Like other military families, especially generational ones, McCain was infused with Naval Academy dedication to duty. By his own admission, he went into the war and came out of it with the same military bearing, and fought in the U.S. Senate against corruption and political financial abuse only after being implicated in the "Keating Five" Savings & Loan scandals of 1989, where he was cleared of wrongdoing but criticized by a Senate Ethics Committee for using "poor judgement." Now that he has made "judgement" a major issue in this election, there was a stark contrast between McCain's words, and the image of Governor Sarah Palin standing in front of the lights that spelled out the campaign's theme; "Country First." In this case, McCain did not put "Country First" by well considering his own mortality in placing a half-term governor and political unknown within one breath of becoming leader of the free world. He put "Election First" and made a "McGovern Picks Eagleton" decision.

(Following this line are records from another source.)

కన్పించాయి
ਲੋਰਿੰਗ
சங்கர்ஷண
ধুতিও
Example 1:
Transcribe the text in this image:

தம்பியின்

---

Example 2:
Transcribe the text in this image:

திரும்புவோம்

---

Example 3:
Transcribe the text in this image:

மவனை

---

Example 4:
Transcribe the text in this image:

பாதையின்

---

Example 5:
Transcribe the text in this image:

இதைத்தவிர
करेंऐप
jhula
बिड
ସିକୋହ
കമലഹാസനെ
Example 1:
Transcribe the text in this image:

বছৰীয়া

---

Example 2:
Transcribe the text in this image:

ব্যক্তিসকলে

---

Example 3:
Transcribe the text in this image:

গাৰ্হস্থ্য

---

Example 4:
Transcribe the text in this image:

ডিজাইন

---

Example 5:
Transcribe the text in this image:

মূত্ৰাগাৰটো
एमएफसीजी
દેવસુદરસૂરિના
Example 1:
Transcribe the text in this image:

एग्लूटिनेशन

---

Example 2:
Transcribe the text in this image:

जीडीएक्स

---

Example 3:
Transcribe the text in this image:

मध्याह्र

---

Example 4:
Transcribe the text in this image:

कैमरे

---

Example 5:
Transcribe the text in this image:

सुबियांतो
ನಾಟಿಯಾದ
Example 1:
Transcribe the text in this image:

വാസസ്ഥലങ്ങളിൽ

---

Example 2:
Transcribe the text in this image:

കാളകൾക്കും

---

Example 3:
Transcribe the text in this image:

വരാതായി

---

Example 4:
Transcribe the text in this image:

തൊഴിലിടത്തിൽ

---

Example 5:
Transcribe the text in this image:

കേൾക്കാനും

The Governor made a great speech, electrified the base, and established herself as a new political star on the scene. She is, however, the anti-Hillary and though I'm sure Republicans love her, it's got to be love at first sight since no one outside of the 49th state knew her name before last week. Does it sound wise that the very first time the country lays eyes upon, or hears the voice of any aspiring politician, it's during that person's acceptance speech for the nation's second highest office? At least Dubya ran for, and won re-election to a second term as Texas Governor before Karl Rove set his eyes on the White House. Governor Palin is not yet into her second year. Even Dan Quayle spent a decade in the Senate before Poppy Bush picked him as, "My Favorite Blonde." Everyone held their breath for four years and prayed for Poppy's safety, lest the "potatoe" head assume power.

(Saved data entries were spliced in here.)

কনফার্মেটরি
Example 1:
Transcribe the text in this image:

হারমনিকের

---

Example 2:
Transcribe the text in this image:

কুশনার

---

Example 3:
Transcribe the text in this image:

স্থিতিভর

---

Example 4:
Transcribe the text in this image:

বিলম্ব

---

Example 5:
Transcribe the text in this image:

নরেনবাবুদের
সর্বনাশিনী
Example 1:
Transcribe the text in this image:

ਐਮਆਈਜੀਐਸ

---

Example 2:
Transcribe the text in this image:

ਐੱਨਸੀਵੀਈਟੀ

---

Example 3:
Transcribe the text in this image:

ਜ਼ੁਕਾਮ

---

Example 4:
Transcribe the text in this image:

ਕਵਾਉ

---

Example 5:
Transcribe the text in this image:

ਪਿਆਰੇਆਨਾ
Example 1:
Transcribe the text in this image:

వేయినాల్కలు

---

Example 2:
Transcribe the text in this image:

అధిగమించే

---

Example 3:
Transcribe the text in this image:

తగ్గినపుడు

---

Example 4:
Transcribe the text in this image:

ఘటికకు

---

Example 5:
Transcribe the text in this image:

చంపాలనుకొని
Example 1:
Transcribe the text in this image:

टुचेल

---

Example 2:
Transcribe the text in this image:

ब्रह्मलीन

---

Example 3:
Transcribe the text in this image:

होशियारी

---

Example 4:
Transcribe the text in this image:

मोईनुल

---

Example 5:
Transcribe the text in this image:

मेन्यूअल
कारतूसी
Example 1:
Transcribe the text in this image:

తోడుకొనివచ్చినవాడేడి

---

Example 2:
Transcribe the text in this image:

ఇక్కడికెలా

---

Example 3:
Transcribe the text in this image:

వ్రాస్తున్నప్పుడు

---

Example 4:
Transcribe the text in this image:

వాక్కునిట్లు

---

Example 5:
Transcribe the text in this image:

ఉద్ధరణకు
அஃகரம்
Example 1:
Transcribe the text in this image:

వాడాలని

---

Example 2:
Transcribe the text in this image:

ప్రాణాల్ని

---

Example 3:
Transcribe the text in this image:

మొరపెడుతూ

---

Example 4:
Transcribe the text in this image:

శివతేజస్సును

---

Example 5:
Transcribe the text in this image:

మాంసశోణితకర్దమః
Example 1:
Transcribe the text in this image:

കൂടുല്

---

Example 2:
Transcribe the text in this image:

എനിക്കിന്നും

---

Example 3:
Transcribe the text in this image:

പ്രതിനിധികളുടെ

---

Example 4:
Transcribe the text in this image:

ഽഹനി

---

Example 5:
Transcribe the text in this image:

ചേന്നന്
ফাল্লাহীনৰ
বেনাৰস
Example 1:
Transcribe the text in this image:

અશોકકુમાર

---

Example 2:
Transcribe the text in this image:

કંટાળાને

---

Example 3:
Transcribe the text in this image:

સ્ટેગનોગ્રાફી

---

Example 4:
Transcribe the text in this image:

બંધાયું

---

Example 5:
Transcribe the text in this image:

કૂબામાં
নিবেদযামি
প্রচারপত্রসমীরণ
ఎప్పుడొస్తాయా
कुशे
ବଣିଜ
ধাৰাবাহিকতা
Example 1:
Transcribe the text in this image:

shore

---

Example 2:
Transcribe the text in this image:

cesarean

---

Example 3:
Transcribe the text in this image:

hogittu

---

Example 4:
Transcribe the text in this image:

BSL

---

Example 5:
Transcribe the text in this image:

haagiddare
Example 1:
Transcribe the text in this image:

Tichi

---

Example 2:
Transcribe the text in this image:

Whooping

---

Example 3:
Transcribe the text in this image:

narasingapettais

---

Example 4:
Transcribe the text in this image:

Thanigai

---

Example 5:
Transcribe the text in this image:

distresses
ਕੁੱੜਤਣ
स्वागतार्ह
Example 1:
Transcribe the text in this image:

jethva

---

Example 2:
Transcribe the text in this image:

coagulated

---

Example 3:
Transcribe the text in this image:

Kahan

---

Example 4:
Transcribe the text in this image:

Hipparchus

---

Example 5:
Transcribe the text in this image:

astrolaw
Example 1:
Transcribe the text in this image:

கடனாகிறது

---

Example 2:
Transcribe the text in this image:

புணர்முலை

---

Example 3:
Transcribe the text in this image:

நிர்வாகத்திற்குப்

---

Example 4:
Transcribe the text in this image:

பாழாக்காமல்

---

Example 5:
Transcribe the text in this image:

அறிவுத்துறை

Senator McCain may have chosen an engrossing new personality, but he has grossly underestimated the intelligence of women with this calculated choice. In the last post I said that if McCain had a lick of sense, he would put a woman on the ticket, but I was thinking of Elizabeth Dole, Olympia Snowe, or even Susan Molinari. I didn't mean the first one passing by. But McCain caved to the Evangelical right and picked a hyper-Christian "hockey mom" who is to the womans' movement what Clarence Thomas is to modern jurisprudence. And I'm weary of hearing voters say, "We can identify with her because she's just like us." When I vote to elect either member of the Executive Branch, God help this country if he is just like me. I don't want some slacker like me as President, I want someone smarter than me and with more discipline and dedication than me. I want someone rooted in the present with an imaginative vision for the future, and I want someone who is for peace instead of more wars, and diplomacy rather than threats. And I want someone who finally knows how to use the damned internets.

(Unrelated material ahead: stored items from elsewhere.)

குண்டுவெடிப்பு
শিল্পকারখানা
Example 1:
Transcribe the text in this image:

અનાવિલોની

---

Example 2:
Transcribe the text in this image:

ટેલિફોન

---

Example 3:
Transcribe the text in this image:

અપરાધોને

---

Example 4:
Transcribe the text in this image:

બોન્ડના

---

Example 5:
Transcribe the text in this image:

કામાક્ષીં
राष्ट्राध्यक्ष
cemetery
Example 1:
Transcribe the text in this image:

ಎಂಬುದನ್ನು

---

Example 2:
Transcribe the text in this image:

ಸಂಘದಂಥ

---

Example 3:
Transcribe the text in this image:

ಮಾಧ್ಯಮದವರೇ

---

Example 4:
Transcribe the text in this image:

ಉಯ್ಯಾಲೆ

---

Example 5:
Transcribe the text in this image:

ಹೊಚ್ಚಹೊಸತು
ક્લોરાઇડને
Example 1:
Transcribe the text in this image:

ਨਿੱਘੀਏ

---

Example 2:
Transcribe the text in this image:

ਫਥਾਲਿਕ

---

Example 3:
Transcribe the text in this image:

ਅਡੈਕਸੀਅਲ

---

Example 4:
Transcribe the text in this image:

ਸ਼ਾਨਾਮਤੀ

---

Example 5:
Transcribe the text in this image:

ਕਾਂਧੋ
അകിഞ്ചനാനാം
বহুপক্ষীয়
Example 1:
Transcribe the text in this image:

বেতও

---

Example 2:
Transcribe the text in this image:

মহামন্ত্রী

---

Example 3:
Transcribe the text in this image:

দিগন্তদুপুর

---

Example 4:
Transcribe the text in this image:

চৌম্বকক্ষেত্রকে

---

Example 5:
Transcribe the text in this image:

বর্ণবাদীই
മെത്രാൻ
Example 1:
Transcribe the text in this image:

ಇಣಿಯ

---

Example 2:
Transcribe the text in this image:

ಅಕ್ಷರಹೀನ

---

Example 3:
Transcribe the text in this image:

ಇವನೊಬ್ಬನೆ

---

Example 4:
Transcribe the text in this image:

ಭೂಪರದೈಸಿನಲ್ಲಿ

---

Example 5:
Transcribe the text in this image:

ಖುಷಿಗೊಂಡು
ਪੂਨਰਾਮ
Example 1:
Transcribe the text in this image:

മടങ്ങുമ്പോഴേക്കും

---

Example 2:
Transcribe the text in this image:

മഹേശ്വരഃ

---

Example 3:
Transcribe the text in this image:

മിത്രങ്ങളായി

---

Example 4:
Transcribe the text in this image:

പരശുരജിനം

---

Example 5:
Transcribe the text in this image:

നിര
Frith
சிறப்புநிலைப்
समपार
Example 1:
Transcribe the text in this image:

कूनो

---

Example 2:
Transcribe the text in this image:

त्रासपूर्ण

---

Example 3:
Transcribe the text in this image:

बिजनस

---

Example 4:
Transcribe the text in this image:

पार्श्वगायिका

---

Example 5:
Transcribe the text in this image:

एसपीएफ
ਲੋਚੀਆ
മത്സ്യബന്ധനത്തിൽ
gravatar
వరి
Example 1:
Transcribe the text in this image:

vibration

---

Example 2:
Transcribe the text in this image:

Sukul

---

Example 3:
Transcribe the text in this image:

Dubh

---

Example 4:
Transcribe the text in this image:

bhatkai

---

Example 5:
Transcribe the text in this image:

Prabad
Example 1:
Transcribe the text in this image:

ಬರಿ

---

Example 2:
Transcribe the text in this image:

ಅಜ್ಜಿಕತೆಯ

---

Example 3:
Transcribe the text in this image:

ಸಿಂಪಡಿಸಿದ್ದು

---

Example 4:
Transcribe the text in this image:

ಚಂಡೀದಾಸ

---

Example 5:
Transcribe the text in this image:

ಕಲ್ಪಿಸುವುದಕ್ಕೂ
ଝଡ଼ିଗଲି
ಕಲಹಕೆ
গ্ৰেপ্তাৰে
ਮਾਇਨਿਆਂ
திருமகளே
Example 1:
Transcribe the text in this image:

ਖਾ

That's why, although this was the most remarkable GOP Convention in memory, I've decided to vote for the smart guy this election. So, rather than compare the candidates' hobbies and hypothetical judgements, let's compare their SAT scores. I'm voting for the guy who came from nothing to graduate Magna Cum Laude from Columbia on scholarships and student loans, rather than the legacy admission who graduated near the bottom of his class at Annapolis. I am not afraid of the word "intellectual," and I want the once president of the Harvard Law Review who taught Constitutional law to be the Head of State this time, rather than someone who seems like a good guy or looks like he/she could kick ass. I want my president to be "elite." And despite the heroic record of John McCain while in captivity, I am tired of fighting the Vietnam War. McCain has contributed honorable service to this country and is 72 years old. By any measure, this will be a change election. I hope voters can summon the will to put one-issue, divisive politics behind and move into the new century with forward thinking, accompanied with a much needed dose of humility. We are presently engaged in a world war of new ideas, so who shall lead us; the Warrior or the Scholar?